O formato do livro é projetado para que
não tenhamos um volume grosso, o que causaria preguiça ao leitor que
ainda não conhece o conteúdo do livro. Portanto, ele tem apenas 96
páginas, com letras grandes. A numeração dos capítulos é dada em
numerais arábicos, esses são divididos em três partes. Também no final
do livro há um glossário muito rico, cheio de ilustrações que tiram as
dúvidas do leitor quanto à mitologia grega, expressões usadas na obra,
sobre Homero e sua Ilíada que deu origem a Odisséia, sobre a autora Ruth
Rocha e, ainda, há um mapa para que o leitor se localize no espaço que
ocorreu as aventuras de Ulisses.
Para Regina Zilberman, a denominação literatura infantil
deve ser usada somente para textos que incorporem as características dos
contos de fadas: “pertencem legitimamente à modalidade literária em
questão preferencialmente aqueles textos que compartilharem as
propriedades do conto de fadas, quais sejam: a) a presença do
maravilhoso; b) a peculiaridade de apresentar um universo em miniatura”.

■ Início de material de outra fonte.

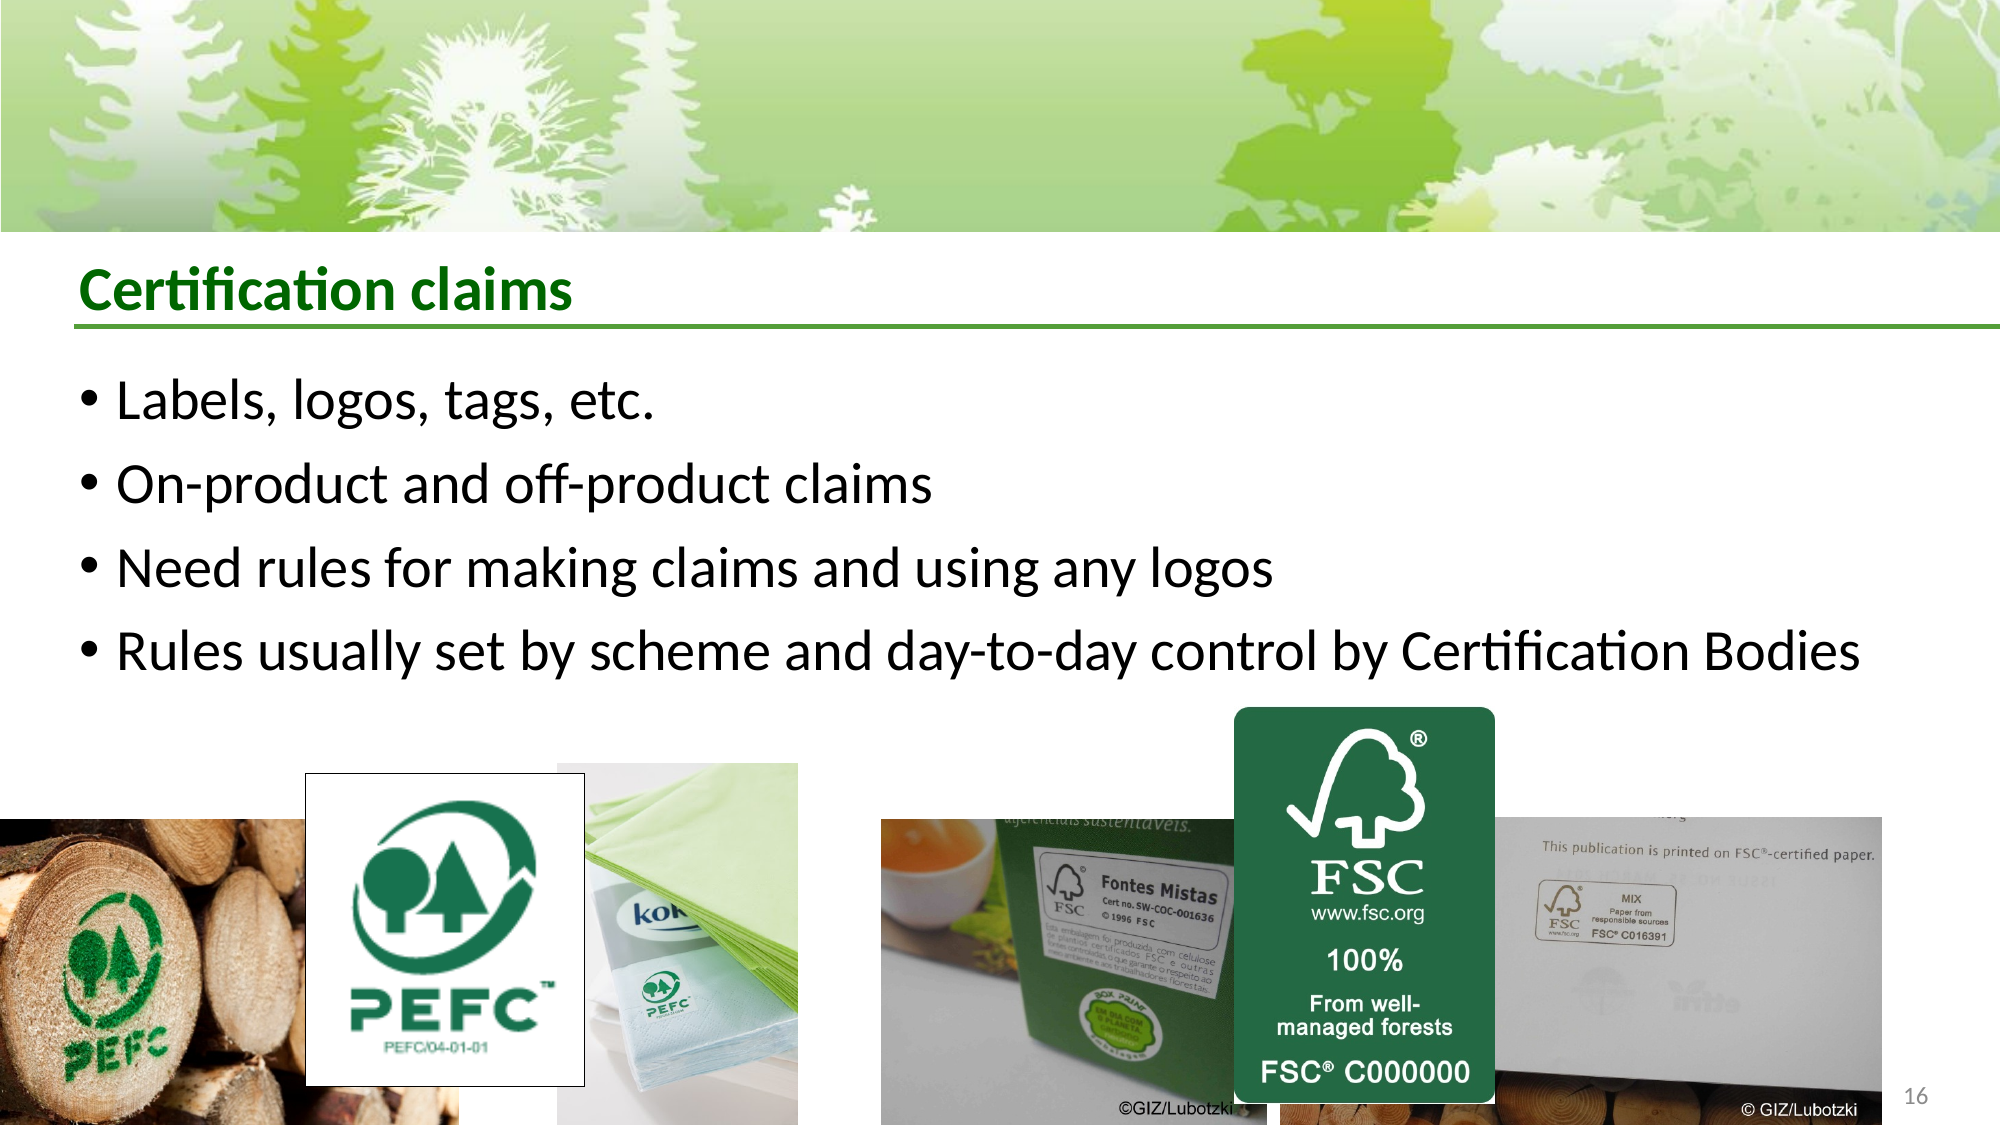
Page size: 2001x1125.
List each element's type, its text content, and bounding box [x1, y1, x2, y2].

list Labels, logos, tags, etc. On-product and off-product claims Need rules for making claims and using any logos Rules usually set by scheme and day-to-day control by Certification Bodies [64, 362, 1882, 706]
slide_number 16 [1882, 1065, 1944, 1125]
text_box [0, 706, 1882, 1125]
title Certification claims [64, 196, 1415, 362]
picture [0, 0, 2000, 232]
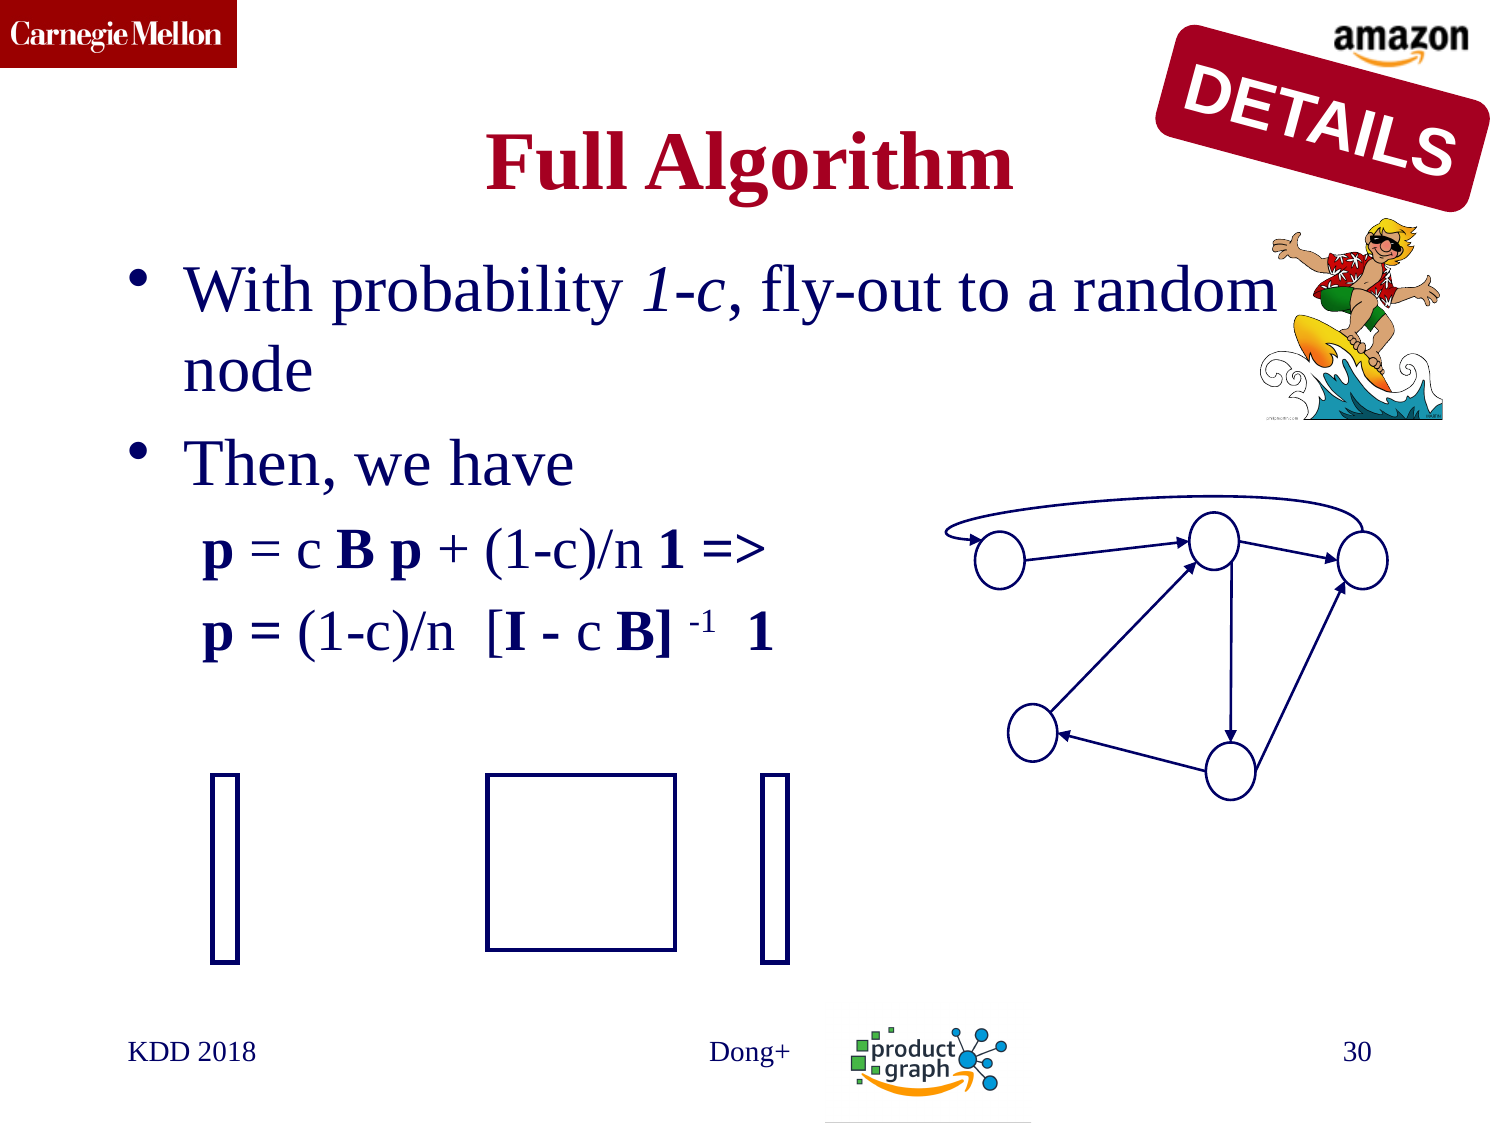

No texto de Ruth Rocha podemos distinguir algumas características que
provam ser esta obra uma ótima leitura para a criança, tais como, a
presença de divindades e seus poderes mágicos, objetos que conferem
poder às personagens, a transformação maravilhosa destas e também a
presença de seres mitológicos.
Através do levantamento desses processos
que caracterizam a literatura infantil, na obra Odisséia de Ruth Rocha,
podemos afirmar a preocupação da autora com diminuição da assimetria
existente entre o adulto escritor e a criança leitora, já que produz um
texto com uma linguagem acessível, direta, cheia de elementos
maravilhosos, que devido à farta ilustração e o vocabulário auxiliar,
ajuda o leitor a vislumbrar o mundo grego e se identificar com as
personagens.
Este texto pode ser apreciado por crianças
de diversas idades que gostem de narrativas de aventura, já que o bom
trabalho de Rocha contribui para a formação de leitores ativos, que
interajam com o texto e consigam dialogar mais tarde, quem sabe, com a
obra clássica de Homero, que deu origem a esta adaptação.